### [Work task]
Write out every line of the listing below word for word, leaving out the pictures.

### [Items from a dataset]
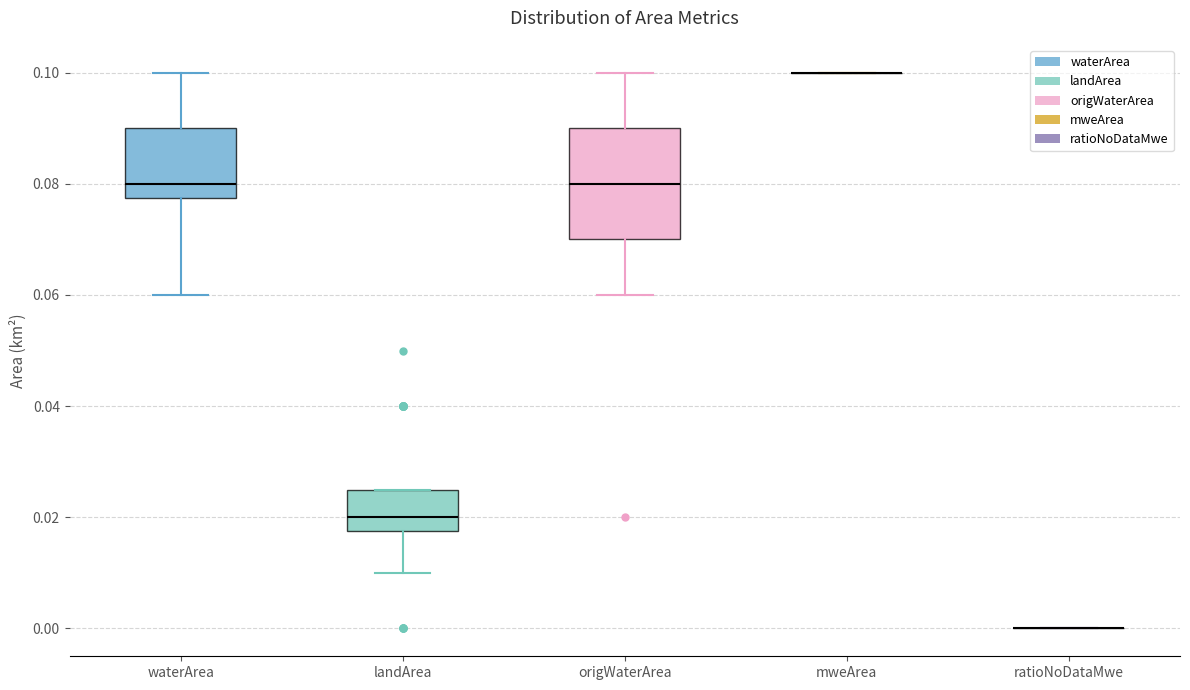

Reading left to right, transcribe this box plot: for each box, give where its median line is, the range the box spans, and where its two whiskers end, as read against the y-axis. The values are not printed on the chart, so give them approximately, as read against the axis.

waterArea: median 0.080, box 0.078 to 0.090, whiskers 0.060 to 0.100
landArea: median 0.020, box 0.018 to 0.026, whiskers 0.010 to 0.026
origWaterArea: median 0.080, box 0.070 to 0.090, whiskers 0.060 to 0.100
mweArea: box collapsed to a line at 0.100, whiskers 0.100 to 0.100
ratioNoDataMwe: box collapsed to a line at 0.000, whiskers 0.000 to 0.000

### [Solution to this task]
Reading left to right, transcribe this box plot: for each box, give where its median line is, the range the box spans, and where its two whiskers end, as read against the y-axis. The values are not printed on the chart, so give them approximately, as read against the axis.

waterArea: median 0.080, box 0.078 to 0.090, whiskers 0.060 to 0.100
landArea: median 0.020, box 0.018 to 0.026, whiskers 0.010 to 0.026
origWaterArea: median 0.080, box 0.070 to 0.090, whiskers 0.060 to 0.100
mweArea: box collapsed to a line at 0.100, whiskers 0.100 to 0.100
ratioNoDataMwe: box collapsed to a line at 0.000, whiskers 0.000 to 0.000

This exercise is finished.